Dataset excerpts

-- Opening Marker --

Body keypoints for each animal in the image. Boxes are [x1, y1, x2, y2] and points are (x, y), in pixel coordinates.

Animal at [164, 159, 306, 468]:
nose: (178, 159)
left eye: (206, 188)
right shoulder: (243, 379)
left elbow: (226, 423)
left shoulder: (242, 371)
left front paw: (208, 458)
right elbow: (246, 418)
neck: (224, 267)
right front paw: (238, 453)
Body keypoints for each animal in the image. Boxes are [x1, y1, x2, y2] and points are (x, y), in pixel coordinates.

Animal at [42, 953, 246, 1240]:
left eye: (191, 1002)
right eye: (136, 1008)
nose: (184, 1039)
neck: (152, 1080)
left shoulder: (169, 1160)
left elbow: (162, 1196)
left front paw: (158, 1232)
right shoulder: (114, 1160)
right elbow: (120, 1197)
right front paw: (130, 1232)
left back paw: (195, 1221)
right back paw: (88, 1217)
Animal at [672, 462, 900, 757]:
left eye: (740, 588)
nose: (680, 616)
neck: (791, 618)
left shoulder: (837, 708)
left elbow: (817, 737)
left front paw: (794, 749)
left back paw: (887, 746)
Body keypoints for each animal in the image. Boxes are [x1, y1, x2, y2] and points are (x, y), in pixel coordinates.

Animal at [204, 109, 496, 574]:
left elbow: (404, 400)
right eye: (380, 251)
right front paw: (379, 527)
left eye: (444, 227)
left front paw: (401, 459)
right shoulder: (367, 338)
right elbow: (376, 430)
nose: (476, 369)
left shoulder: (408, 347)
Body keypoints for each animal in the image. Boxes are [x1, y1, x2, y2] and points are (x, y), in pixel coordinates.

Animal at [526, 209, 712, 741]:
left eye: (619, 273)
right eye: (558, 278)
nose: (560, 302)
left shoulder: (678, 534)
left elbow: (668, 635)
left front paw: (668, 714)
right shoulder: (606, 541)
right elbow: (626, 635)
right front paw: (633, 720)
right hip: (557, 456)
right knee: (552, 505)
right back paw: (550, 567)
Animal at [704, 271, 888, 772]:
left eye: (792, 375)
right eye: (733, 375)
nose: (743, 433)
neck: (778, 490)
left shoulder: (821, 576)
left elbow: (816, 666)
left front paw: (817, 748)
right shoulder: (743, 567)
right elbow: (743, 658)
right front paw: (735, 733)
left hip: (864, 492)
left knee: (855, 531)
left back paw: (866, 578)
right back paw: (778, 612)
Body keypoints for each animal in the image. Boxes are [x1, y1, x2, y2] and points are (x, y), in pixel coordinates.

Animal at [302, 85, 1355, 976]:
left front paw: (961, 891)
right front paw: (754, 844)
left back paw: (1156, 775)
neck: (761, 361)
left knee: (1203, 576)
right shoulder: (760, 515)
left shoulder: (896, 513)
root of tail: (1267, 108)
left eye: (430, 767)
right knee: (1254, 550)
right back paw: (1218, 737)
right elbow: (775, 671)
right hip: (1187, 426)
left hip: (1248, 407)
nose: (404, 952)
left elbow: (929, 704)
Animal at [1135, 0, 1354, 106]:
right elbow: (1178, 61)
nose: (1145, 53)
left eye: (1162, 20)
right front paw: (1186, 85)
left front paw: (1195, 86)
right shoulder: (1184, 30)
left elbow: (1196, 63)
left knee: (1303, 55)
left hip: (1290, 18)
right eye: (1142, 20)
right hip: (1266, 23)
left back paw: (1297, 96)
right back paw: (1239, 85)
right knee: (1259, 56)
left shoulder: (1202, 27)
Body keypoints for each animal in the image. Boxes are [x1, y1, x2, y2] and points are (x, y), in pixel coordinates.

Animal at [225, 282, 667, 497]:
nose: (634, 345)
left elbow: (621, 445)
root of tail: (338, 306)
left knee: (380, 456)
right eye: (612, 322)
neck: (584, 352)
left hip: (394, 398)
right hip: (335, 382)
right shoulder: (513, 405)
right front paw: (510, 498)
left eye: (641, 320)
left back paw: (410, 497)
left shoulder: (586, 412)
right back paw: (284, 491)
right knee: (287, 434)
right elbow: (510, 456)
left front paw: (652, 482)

-- Closing Marker --

# Your objective
Repeat word for word every line from the start of the entries to the line holding "left eye: (740, 588)", inclusive, and nothing else.

# Finished exercise
Body keypoints for each animal in the image. Boxes are [x1, y1, x2, y2] and points are (x, y), in pixel coordinates.

Animal at [164, 159, 306, 468]:
nose: (178, 159)
left eye: (206, 188)
right shoulder: (243, 379)
left elbow: (226, 423)
left shoulder: (242, 371)
left front paw: (208, 458)
right elbow: (246, 418)
neck: (224, 267)
right front paw: (238, 453)
Body keypoints for each animal in the image. Boxes are [x1, y1, x2, y2] and points are (x, y), in pixel coordinates.

Animal at [42, 953, 246, 1240]:
left eye: (191, 1002)
right eye: (136, 1008)
nose: (184, 1039)
neck: (152, 1080)
left shoulder: (169, 1160)
left elbow: (162, 1196)
left front paw: (158, 1232)
right shoulder: (114, 1160)
right elbow: (120, 1197)
right front paw: (130, 1232)
left back paw: (195, 1221)
right back paw: (88, 1217)
Animal at [672, 462, 900, 757]:
left eye: (740, 588)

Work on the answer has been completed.